I cannot reread anything I've written without changing this or that to some degree. To save every version would end up with a ridiculous amount of files.

Is there a discipline I am missing as far as rereading and editing that most folks follow?
 


Posted by Grant John (Member # 5993) on :
 
I print out the entire thing, then start a new file and then re-write it into the new file. This is probably more important for me because I started writing the first draft of my WIP in 2000, so I find that I will actually put things better using the skills I have learnt over the last 8 years of practice. Sometimes I will almost type word for word, sometimes I will just read then write the scene as I would now write it. Sometimes I will mark a page that there is a part of a scene that I like, but I am scrapping the rest (much is completely scraped because it is what a 15 year-old thought was good plotting idea rather than 23 year-year-old has learnt is good plotting.)

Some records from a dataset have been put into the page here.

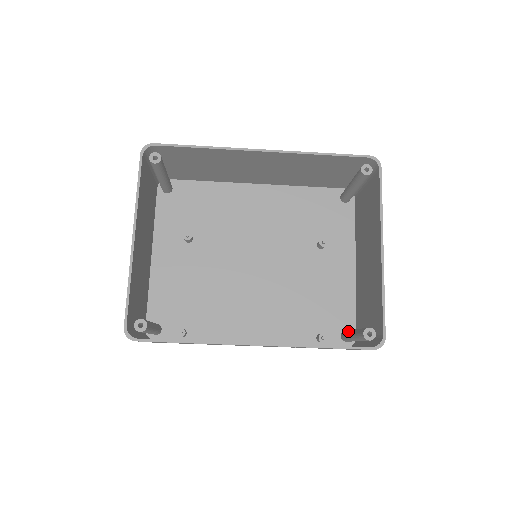
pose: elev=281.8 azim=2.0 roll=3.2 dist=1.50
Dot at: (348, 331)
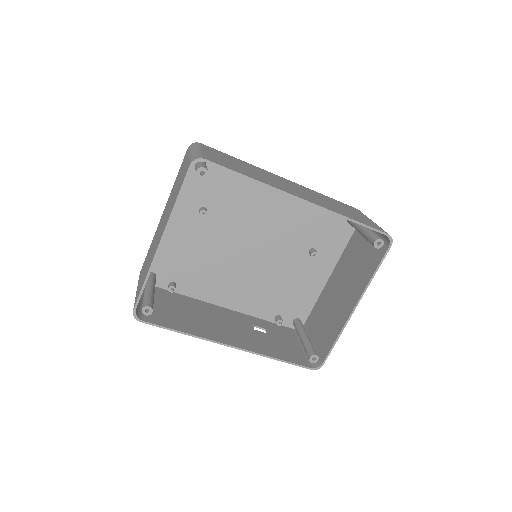
Dot at: (300, 329)
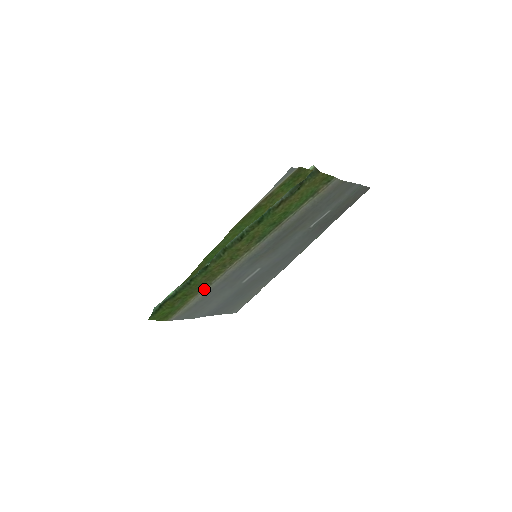
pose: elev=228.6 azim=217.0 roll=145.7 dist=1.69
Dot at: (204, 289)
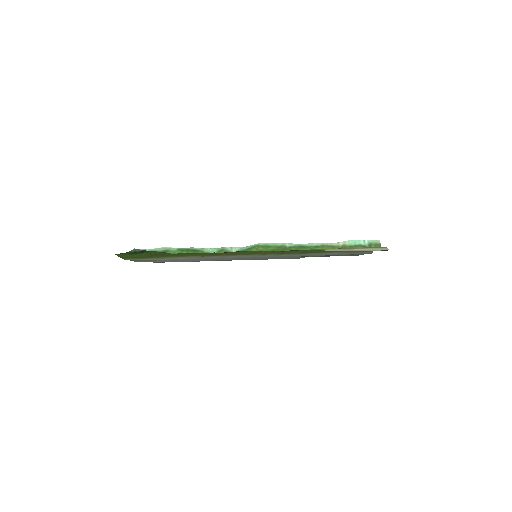
Dot at: (192, 256)
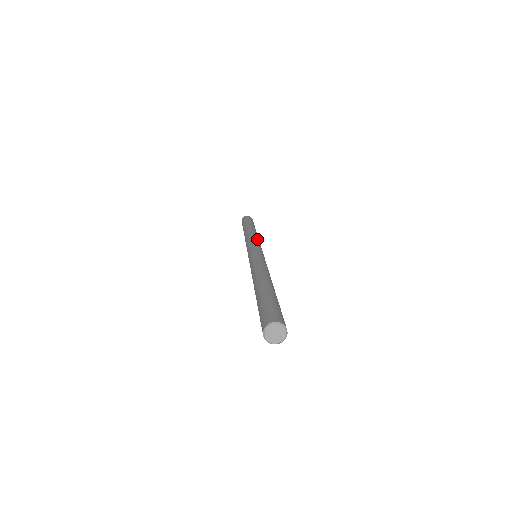
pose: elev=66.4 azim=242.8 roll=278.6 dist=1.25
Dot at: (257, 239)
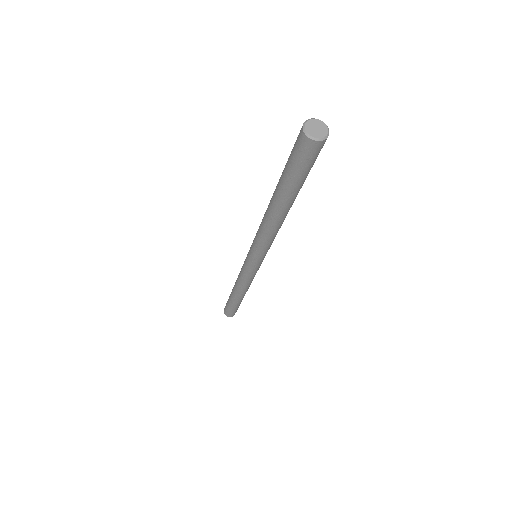
Dot at: occluded
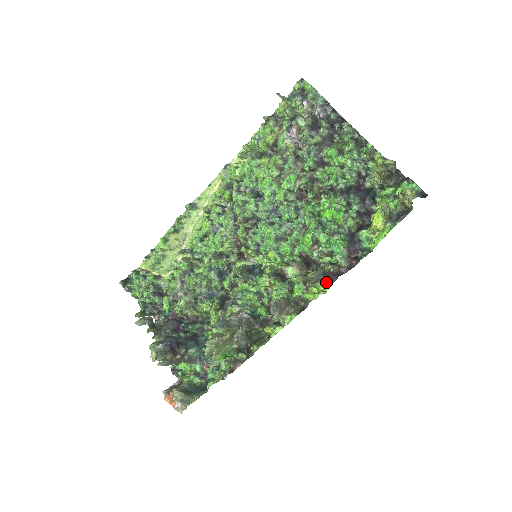
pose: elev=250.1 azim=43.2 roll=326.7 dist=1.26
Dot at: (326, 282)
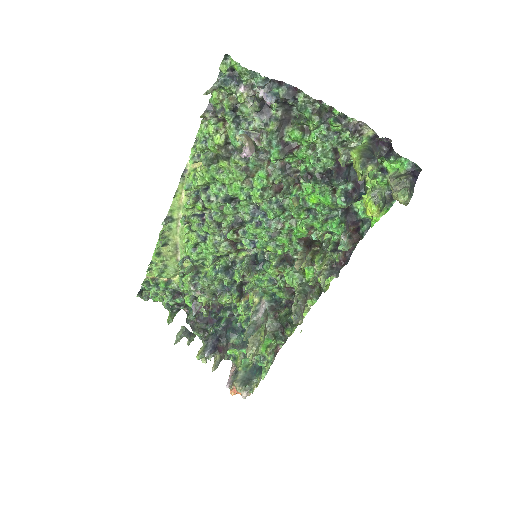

Not sure if anyone else writes like this, but I assume this is how writers used to do it before we started using computers,

Grant

PS I used to hand write all first drafts and then re-write as I put them on computer, but decided I was needlessly killing trees as these days I basically go no where without a laptop.
 


Posted by mikemunsil (Member # 2109) on :
 
quote:
So, am I to assume from TaleSpinner and AWSullivan that you can keep every revision separate?

I cannot reread anything I've written without changing this or that to some degree. To save every version would end up with a ridiculous amount of files.
...


I use a wiki once I get past first draft. I also change things constantly. The wiki handles all the revisions for me automagically, and makes them all available at a moment's notice.

Since it only costs me $10/month to have my own website, and only took several hours to learn enough to make Dokuwiki work (the wiki I use), I feel that the wiki is the way to go, as long as I back up on a frequent basis, which I do.

Here's a link to Dokuwiki: http://wiki.splitbrain.org/wiki:dokuwiki


 


Posted by Robert Nowall (Member # 2764) on :
 
I usually write, print out, then rewrite from the printout. (I can rewrite on the printout but rarely do so these days.) It's my notion that this forces me to reconsider every word and sentence as I go along, as well as adding bits of business along the way.

Once I revise, I just cut and add, add and cut, and once it's cut or rewritten, that's the end of it for me. I don't bother saving little bits along the way.

I make notes right in the rough draft, though, usually putting something in boldface and brackets, so it stands out when I revise it. Usually it's something like [check this out---do they do this?] I had a lot of that in my last novel, ostensibly set in 1947, with little reminders to check on how things were actually done in 1947. (It was easy to remember that people didn't have cell phones or computers...it was harder to find out things like what kind of home hair coloring kit, if any, you had to use.)